Exhausted and weary, I pushed my full grocery cart towards the checkout at the store. The day with the baby had been a long one of feed-change-repeat, and on two weeks without shopping, we were badly in need of some fresh food. I entered a checkout line and started piling the cartons and boxes of food onto the narrow conveyor belt, and the thirty-something cashier gave me a warm smile as she started scanning my items.
“You look tired. Long day?” Small talk as she scanned my cereal box.
I laughed and affirmed her assumption, but focused on the ever-mounting price total on the little scanning screen.
“Did you work?” Scanning canned tomatoes.
“Taking care of the baby all day, yeah.” I was thinking hard about my budget, hoping the 2 for $3 applied to my frozen veggies.
“Oh I see. Was your baby planned?”
That got my attention. I looked at this woman as she scanned my frozen broccoli, sparing me only short glances, the word yes automatically formed on my lips… but before I could lie, I stopped myself.
Why would she ask that question? What about me screams Hester Prynne? And most importantly, why was I about to lie about it?

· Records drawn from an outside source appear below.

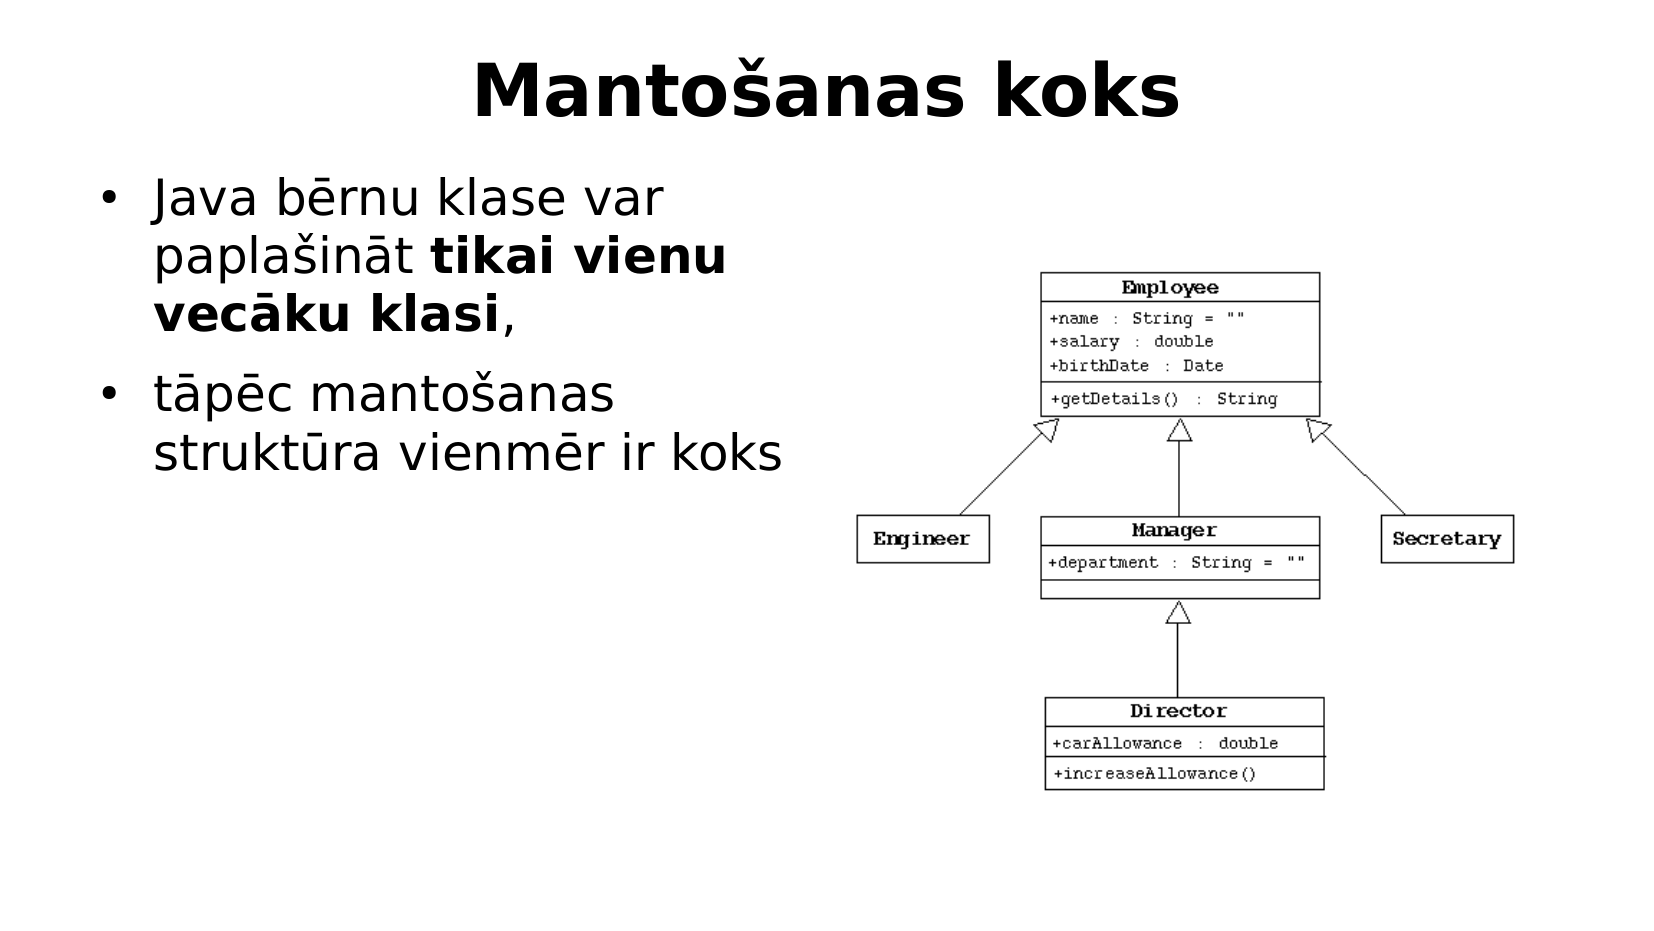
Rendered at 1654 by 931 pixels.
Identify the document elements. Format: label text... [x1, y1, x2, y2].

title Mantošanas koks [82, 37, 1571, 147]
picture [828, 255, 1539, 802]
list Java bērnu klase var paplašināt tikai vienu vecāku klasi, tāpēc mantošanas struktūra vienmēr ir koks [82, 168, 793, 889]
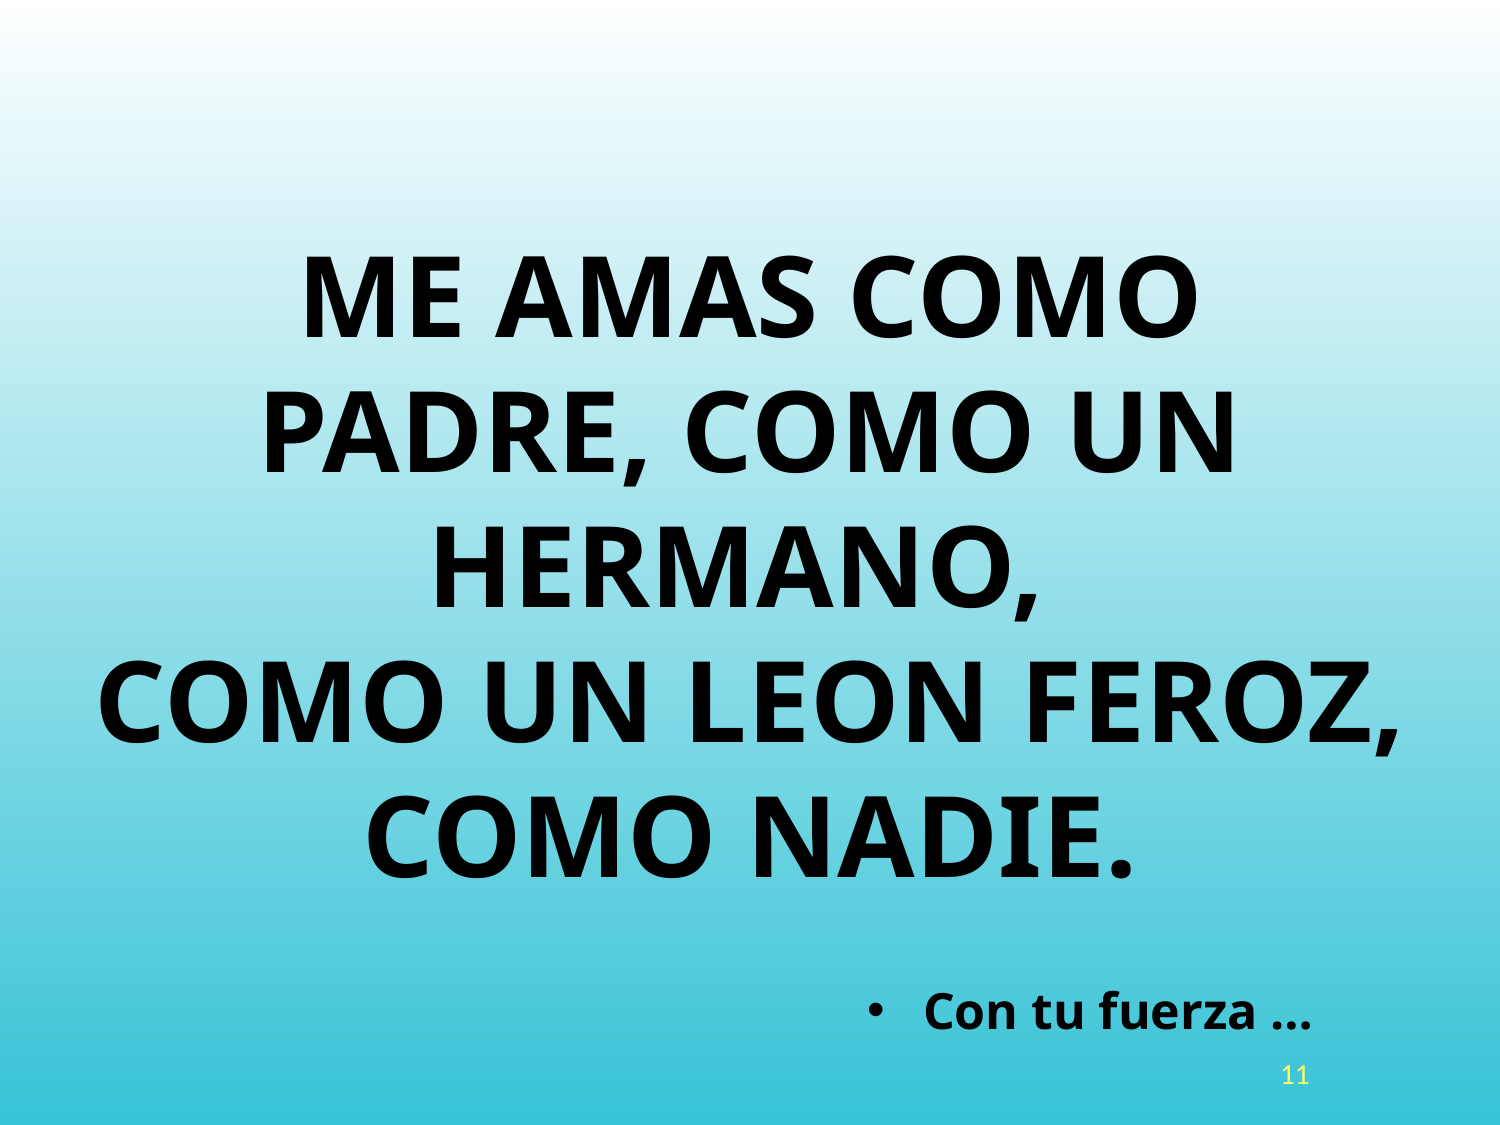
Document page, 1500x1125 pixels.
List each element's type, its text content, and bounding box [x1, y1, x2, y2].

text_box <número> [974, 1042, 1325, 1103]
title ME AMAS COMO PADRE, COMO UN HERMANO, COMO UN LEON FEROZ, COMO NADIE. [75, 468, 1426, 657]
text_box Con tu fuerza … [616, 971, 1329, 1055]
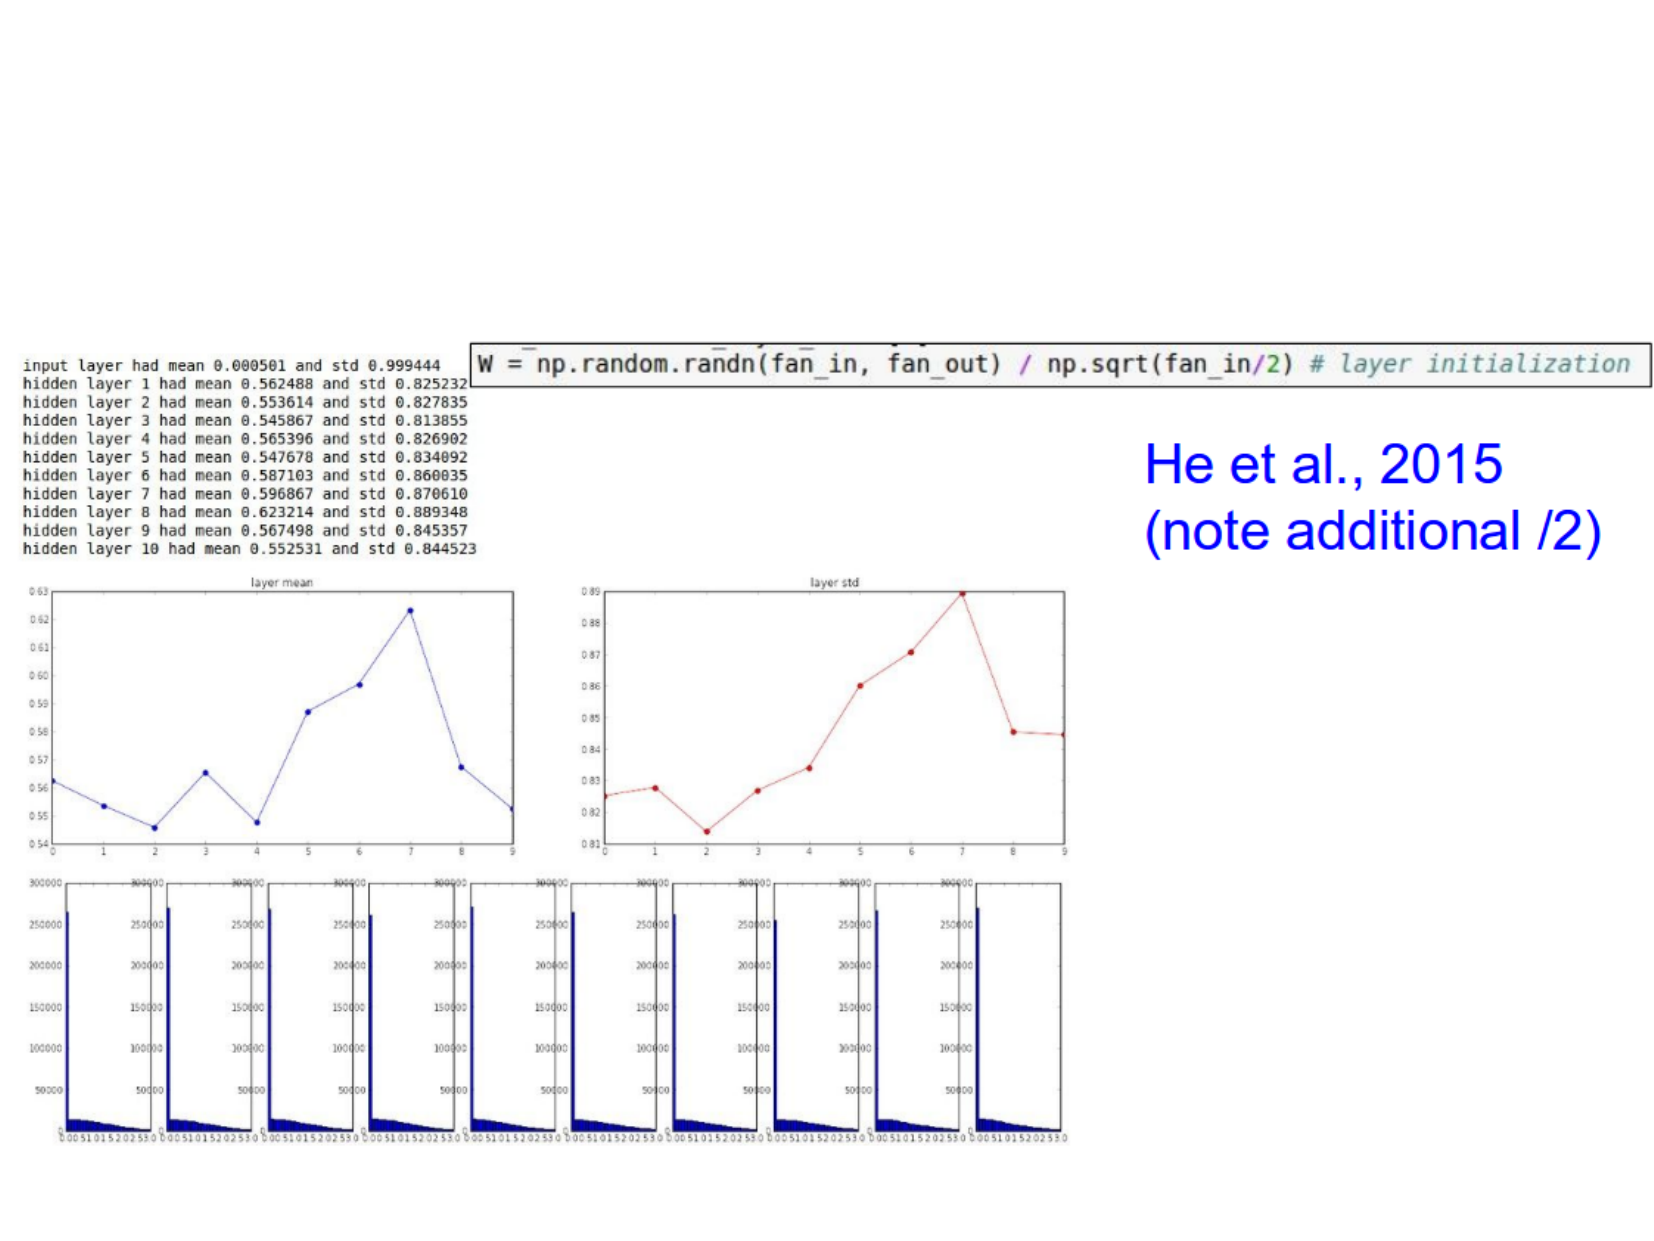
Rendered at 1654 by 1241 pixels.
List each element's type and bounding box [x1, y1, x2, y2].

It was the first time anyone asked me about the origins of my baby since he had been born. I had thought the judgement was over after he arrived- people are usually too distracted by those chubby thighs and bright blue eyes to spare much rudeness- but it continues to follow me still, even without the baby with me. For a while I had forgotten to feel bad for myself as a young mom.
Maybe I look young. Maybe I look like I don’t know what I’m doing. And maybe I feel like I should tattoo my forehead with I HAVE A COLLEGE DEGREE, DON’T LABEL ME.
But as I stood there at the grocery store, facing this cashier, and two really small words came to mind.
Brady is here now. It doesn’t matter to me where he came from- planned or unplanned, adopted or conceived, mistake or success- nothing could impact how much I love him. And though it might make some good gossip or an interesting twist on a TV show, the fact that I got pregnant my senior year of college doesn’t really concern anyone else. And it’s not something I am willing to guilt myself about anymore. So I smiled at the cashier and owned up.
“He was a surprise. A very handsome one.”